== Records from a dataset ==
-- Opening Marker --
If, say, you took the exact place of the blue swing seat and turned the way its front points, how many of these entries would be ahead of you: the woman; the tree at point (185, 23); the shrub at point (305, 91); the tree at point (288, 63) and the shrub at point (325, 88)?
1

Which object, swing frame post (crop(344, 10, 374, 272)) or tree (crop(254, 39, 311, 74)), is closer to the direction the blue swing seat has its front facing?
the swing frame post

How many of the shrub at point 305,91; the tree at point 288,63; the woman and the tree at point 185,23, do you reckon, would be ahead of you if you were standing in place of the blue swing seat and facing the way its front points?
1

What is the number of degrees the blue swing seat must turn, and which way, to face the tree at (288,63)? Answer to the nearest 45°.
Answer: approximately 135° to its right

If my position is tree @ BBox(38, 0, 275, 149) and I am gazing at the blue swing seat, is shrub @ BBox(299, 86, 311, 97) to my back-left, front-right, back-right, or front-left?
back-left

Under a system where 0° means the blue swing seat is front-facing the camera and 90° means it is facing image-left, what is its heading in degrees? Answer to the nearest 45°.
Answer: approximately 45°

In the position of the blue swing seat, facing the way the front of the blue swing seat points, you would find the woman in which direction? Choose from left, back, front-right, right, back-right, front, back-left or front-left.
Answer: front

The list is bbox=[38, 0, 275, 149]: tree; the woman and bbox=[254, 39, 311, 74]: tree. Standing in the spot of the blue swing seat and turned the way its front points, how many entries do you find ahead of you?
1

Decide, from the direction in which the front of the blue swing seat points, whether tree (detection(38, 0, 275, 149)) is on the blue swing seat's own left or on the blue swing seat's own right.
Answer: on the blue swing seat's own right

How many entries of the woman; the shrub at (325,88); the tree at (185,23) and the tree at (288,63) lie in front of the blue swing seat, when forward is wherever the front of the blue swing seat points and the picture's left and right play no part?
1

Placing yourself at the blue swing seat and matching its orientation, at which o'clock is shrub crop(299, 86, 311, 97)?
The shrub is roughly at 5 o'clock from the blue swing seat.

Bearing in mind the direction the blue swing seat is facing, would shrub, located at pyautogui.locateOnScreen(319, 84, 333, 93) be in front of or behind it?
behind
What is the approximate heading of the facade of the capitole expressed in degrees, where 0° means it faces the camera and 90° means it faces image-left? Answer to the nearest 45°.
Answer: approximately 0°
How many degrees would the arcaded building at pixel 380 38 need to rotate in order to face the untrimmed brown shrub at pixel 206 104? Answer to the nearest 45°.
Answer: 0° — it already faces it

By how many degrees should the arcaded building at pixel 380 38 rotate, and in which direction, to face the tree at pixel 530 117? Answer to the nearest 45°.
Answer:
-- Closing Marker --
== What to work on ==
Give the stretch of the data from the line containing "What is the approximate" through the end, both ends included, as a JSON list of strings, one string per line. Leave out blank lines.

== Answer area ==
[
  "What is the approximate heading of the facade of the capitole expressed in degrees, where 0° means it faces the camera and 90° means it faces image-left? Answer to the nearest 45°.",
  "Answer: approximately 0°",
  "How many degrees would the arcaded building at pixel 380 38 need to rotate in order to face the untrimmed brown shrub at pixel 206 104? Answer to the nearest 45°.",
  "Answer: 0° — it already faces it",
  "By how many degrees should the arcaded building at pixel 380 38 rotate, and in which direction, to face the tree at pixel 530 117? Answer to the nearest 45°.",
  "Answer:"
]